▶ _Tekstfragment_:
De conclusie is duidelijk. Het is niet de overbrenging van gevangenen naar het land van herkomst die het probleem van de overbevolkte gevangenissen zal oplossen. ‘Ook wij realiseren ons dat we daar niet te veel op moeten focussen’, zegt Theo Francken. Samen met zijn partijgenotes Sarah Smeyers en Daphné Dumery maant hij de regering aan om eindelijk werk te maken van een efficiënt terugkeerbeleid van illegalen. ‘Exacte cijfers over het aantal illegalen in de Belgische gevangenissen zijn er helaas niet, maar we weten wel hoeveel van de vreemdelingen ingeschreven zijn in het bevolkingsregister en hoeveel niet. Tot die laatste categorie behoren dus niet alleen de illegalen, maar ook diegenen die een tijdelijke verblijfsvergunning hebben.’ Volgens Francken maakt dat op zich niet veel uit. ‘Mensen die hier illegaal verblijven, kunnen worden uitgewezen, maar ook de vreemdelingen met een instabiele verblijfsvergunning die een misdrijf begaan, zouden sneller het land moeten worden uitgezet.’

N-VA koppelt daaraan een strenger terugkeerbeleid voor alle illegalen. ‘Al wie wordt uitgewezen en ook effectief terugkeert naar het land van herkomst, kan hier ook geen misdrijven meer begaan’, zegt Francken. In de Kamer werd een tijd geleden een voorstel gelanceerd om binnen de regering een taskforce op te richten die ervoor moet zorgen dat er meer illegalen daadwerkelijk terugkeren naar hun land van herkomst. Francken vroeg twee weken geleden dat het voorstel met hoogdringendheid zou worden behandeld, maar kreeg daarvoor geen meerderheid op de been. Ook in de eerste regering-Verhofstadt, na de grote regularisatie van 1999, werd er zo’n taskforce opgericht.

▶ _Aangeleverde lijst_:

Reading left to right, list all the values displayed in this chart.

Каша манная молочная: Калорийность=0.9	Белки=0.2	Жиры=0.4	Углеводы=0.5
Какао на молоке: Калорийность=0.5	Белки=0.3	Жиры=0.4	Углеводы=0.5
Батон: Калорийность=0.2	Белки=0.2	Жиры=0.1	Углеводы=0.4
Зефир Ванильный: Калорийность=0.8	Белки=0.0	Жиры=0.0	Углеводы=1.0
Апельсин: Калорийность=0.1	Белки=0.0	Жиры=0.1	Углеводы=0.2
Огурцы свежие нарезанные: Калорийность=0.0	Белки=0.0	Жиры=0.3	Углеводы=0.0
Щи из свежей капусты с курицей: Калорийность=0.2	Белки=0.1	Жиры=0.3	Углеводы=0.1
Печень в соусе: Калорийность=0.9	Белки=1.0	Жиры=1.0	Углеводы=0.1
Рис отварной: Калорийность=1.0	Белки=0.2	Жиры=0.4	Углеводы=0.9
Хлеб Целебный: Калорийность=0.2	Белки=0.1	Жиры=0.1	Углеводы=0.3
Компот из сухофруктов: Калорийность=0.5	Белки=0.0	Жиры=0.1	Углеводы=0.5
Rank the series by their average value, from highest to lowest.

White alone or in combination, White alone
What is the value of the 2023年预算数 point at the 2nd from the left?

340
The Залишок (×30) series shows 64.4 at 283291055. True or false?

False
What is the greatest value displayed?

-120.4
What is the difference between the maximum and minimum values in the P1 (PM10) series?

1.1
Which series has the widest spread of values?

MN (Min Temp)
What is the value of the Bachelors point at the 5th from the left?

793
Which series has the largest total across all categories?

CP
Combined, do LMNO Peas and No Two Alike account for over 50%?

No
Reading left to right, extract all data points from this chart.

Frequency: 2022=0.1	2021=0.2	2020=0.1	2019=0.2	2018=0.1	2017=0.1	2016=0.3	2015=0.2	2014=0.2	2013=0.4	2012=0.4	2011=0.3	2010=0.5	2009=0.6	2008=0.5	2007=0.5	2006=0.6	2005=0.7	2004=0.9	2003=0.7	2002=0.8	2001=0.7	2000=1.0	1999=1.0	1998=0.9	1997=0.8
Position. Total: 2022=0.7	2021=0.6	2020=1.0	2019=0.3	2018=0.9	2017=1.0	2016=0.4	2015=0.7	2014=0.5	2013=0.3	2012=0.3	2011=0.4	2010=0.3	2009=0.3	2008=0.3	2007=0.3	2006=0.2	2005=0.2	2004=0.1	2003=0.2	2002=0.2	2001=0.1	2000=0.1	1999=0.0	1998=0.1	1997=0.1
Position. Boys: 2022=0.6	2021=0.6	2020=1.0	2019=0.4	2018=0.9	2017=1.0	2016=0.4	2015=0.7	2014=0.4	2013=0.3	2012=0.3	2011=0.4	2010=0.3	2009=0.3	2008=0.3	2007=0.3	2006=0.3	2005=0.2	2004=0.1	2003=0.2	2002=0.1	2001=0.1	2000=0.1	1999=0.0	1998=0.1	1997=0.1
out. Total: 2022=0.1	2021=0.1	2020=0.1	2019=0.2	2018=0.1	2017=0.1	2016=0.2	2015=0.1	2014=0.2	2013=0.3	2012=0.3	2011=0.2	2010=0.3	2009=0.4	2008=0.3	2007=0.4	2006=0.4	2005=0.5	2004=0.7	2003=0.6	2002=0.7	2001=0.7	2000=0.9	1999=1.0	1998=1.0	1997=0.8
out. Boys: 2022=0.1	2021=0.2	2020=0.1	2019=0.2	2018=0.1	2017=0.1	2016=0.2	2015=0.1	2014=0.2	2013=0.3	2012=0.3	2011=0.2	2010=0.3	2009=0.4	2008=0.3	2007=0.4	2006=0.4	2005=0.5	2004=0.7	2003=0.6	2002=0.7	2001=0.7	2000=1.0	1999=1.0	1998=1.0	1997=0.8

▶ _Doel van taak_:
Zet de tekst over het terugkeerbeleid voor illegalen voort vanaf het punt waar die ophoudt. De lijst staat los van de tekst over het terugkeerbeleid.

▶ _Antwoord_:
Het is Francken ook een doorn in het oog dat buitenlandse zware misdadigers die in ons land voorwaardelijk vrijkomen na hun repatriëring zomaar naar België kunnen terugkeren. ‘Neem bijvoorbeeld iemand die een gewapende overval heeft gepleegd en veroordeeld wordt tot tien jaar cel. Als die na een derde van zijn termijn voorwaardelijk vrijkomt, zou de rechter in veel meer gevallen de voorwaarde moeten stellen dat hij niet alleen gerepatrieerd wordt, maar ook dat hij een inreisverbod krijgt opgelegd, waardoor hij niet opnieuw naar ons land kan komen.’

Tot slot is N-VA vragende partij om binnen de commissies Justitie en Binnenlandse Zaken hoorzittingen te organiseren om het aantal illegalen in de Belgische gevangenissen terug te dringen. ‘Wij zijn niet het enige land dat kampt met dat probleem. En in Nederland bijvoorbeeld behalen ze op dat vlak veel betere resultaten. De hoorzittingen moeten ons toelaten om een vergelijkende studie te maken en eventueel systemen uit het buitenland te kopiëren.’ Francken denkt in de eerste plaats aan de ongeveer 750 gevangenen die geen verblijfsvergunning hebben en momenteel in voorhechtenis zitten. Daar stelt zich de vraag of die mensen direct moeten worden uitgewezen, of dat die in voorhechtenis moeten blijven in afwachting van de behandeling van hun zaak door een rechtbank. Minister van Justitie Stefaan De Clerck (CD&V) antwoordde in de Kamer dat er over dergelijke gevallen beter overleg moet komen met de Dienst Vreemdelingenzaken en dat er dan een selectie moet worden gemaakt, ‘omdat men onmogelijk alle beklaagde vreemdelingen zonder verblijfsvergunning in voorhechtenis kan houden’. Wat Francken betreft, is de keuze al gemaakt. ‘Persoonlijk zou ik alleszins zeggen dat die mensen het land moeten verlaten.’

DOOR HANNES CATTEBEKE

Gevangenen naar hun land van herkomst overbrengen, zal het probleem van de overbevolkte cellen niet oplossen.